Mas antes daquela fotografia de capa — que tanto nos atira para os limites do que é físico (material, corpóreo) como nos sugere o infinito (através de uma linha de sombra que começa e acaba para lá da imagem, no desconhecido) —, Cera apresenta-nos logo no arranque deste fascículo as duas faces de S. Cataldo: a novecentista, que começou a ser projectada e construída por Cesare Costa em 1858; e a contemporânea, continuada por Aldo Rossi em 1978 (mas também inacabada). São duas faces de um mesmo universo fantasmagórico, mas de atitudes diferentes para com a “arrumação” da morte no espaço. Se Costa espalha a inscrição dos símbolos da morte a céu aberto, numa paisagem onde as lápides e as cruzes procuram diferenciar-se e individualizar-se, Rossi ordena-os em longos corredores seriais, em prismas, átrios e cubos, em “volumes fragmentados”, como lhes chama o arquitecto André Tavares, num texto que acompanha as fotografias de Cera. Esta relação porosa que a obra de Rossi estabelece com o espaço, muito bem plasmada pelo fotógrafo, pode ser entendida como uma forma de o arquitecto nos levar “para dentro” sem nos apercebermos realmente de que estamos a entrar num sítio qualquer, um encaminhamento subtil para um confronto porventura mais desafectado com a mortalidade. É um lugar neutro, a caminho da abstracção, que condiz com as aspirações de Aldo Rossi para S. Cataldo: “Para lá das exigências municipais, das práticas burocráticas, do rosto do órfão, do remorso das relações privadas, da ternura e da indiferença, este projecto para um cemitério condiz com a imagem do cemitério que cada um de nós possui.”

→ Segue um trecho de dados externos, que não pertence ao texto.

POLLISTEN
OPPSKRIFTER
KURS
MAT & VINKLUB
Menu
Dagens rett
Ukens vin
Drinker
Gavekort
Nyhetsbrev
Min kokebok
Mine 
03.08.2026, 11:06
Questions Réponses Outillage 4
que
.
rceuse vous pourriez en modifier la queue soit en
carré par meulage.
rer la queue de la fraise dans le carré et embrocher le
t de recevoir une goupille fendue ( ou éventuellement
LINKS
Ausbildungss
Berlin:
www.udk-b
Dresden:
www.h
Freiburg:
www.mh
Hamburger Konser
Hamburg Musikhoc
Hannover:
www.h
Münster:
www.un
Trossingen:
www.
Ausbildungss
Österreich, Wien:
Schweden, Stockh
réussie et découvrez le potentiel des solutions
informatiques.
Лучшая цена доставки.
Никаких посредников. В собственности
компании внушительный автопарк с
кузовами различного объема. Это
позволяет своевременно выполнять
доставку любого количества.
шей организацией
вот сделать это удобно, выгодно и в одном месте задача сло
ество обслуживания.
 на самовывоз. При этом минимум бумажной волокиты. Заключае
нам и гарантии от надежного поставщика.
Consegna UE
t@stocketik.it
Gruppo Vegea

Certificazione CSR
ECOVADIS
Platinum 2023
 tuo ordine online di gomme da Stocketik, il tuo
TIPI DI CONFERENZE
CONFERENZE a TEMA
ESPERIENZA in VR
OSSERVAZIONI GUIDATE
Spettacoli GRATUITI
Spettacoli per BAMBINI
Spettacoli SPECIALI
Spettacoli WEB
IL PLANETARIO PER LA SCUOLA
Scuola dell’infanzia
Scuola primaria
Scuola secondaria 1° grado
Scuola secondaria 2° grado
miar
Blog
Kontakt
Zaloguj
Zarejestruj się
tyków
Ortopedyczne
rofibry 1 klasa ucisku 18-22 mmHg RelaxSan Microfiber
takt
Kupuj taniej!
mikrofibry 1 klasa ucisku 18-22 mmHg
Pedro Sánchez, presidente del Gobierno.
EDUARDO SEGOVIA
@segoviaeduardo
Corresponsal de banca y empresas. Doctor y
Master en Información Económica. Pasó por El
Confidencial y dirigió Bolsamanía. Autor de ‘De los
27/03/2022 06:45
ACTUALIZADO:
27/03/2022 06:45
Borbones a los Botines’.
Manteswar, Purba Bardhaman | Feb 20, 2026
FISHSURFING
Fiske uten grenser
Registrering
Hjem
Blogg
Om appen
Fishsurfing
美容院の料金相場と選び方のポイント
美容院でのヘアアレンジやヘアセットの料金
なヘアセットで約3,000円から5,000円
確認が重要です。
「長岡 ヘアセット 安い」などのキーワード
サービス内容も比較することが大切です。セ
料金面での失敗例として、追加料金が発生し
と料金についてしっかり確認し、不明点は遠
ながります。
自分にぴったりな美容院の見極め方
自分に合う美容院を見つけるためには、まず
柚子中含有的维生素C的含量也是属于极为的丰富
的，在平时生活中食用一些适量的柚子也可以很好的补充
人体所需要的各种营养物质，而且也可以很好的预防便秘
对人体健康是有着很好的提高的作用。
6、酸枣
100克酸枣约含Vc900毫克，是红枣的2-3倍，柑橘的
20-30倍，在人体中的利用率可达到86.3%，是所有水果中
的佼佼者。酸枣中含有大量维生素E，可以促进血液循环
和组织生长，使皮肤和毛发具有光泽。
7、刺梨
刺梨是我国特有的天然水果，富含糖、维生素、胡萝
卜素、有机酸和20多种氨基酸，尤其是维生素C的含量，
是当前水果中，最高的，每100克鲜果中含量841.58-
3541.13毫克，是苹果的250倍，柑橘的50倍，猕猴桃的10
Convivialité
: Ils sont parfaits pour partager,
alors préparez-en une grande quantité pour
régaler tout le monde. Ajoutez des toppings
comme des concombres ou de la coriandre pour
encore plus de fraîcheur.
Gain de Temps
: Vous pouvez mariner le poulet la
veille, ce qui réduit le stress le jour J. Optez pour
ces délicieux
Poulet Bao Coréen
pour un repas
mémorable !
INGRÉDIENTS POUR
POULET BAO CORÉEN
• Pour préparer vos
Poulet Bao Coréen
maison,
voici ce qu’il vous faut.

As imagens novo-objectivistas de Nuno Cera conseguem dar corpo a esta aspiração depurada na medida em que procuram dar protagonismo à extraordinária plasticidade com que foram trabalhadas as formas geométricas fundadoras (na senda do “regresso à ordem” que, entre outros movimentos, ajudou a fundar o Novecento italiano). E sublinham de maneira eficaz o pragmatismo espacial da obra de Rossi transportando-nos para um lugar “duro e belo”, na descrição certeira de Diogo Seixas Lopes para a revista Uncube (2015).

As fotografias com pontos de fuga longínquos (e nas quais os túmulos surgem alinhados, repetidos e sobrepostos) são posicionamentos procurados nas imagens de Cera, contribuindo para nos dar uma visão talvez mais impessoal destes espaços, onde a morte surge como uma realidade linear, geral, sem identidade. Contudo, a uma certa frieza com que somos conduzidos por entre pavilhões mortuários, opõe-se uma capacidade de nos propor enigmas (dentro/fora; novo/velho; princípio/fim; sombra/luz; vida/morte), fórmula que, sem entrar em joguinhos das escondidas, acaba por funcionar como gancho para nos atermos nas imagens e de procuramos nelas um pouco mais do que aquilo que nos mostram à primeira vista. Para descobrir, por exemplo, a sombra de alguém projectada horizontalmente no chão de um corredor longilíneo onde se alinham cinco fileiras de gavetas tumulares (depois de descobrirmos essa sombra é nela que nos fixamos). Ou para perceber que a única figura humana directamente representada em todo o livro (Diogo Seixas Lopes?) não surge acidentalmente, mas como se viesse conferir presença e escala humana a uma série de imagens que não são “apenas” sobre a obra de um arquitecto reconhecido e (agora) admirado.

É difícil atravessar este curto e incisivo livro da Pierrot le Fou sem um sentimento de melancolia provocado por imagens que procuram de uma maneira frontal o confronto solitário com a finitude e com a memória dos que partiram. Como também se percebe que Nuno Cera quis dar continuidade e ainda mais visualidade fotográfica (em jeito de homenagem) à melancolia da arquitectura em Rossi teorizada por Diogo Seixas Lopes na monografia já citada. Se essa ambiência melancólica (a fazer lembrar trabalhos como o de Bernard Plossu, em La Hora Inmóvil, La Fábrica, 2016) é uma constante, também o é a presença de Seixas Lopes. O que não deixa de ser uma triste ironia é que o livrinho Cimitero di S. Cataldo nos recorde que estamos perante três e não duas obras inacabadas: a de Cesare Costa e Aldo Rossi, como autores do enigmático cemitério de Modena; e a de Diogo Seixas Lopes, como arquitecto e proeminente investigador e teórico da arquitectura.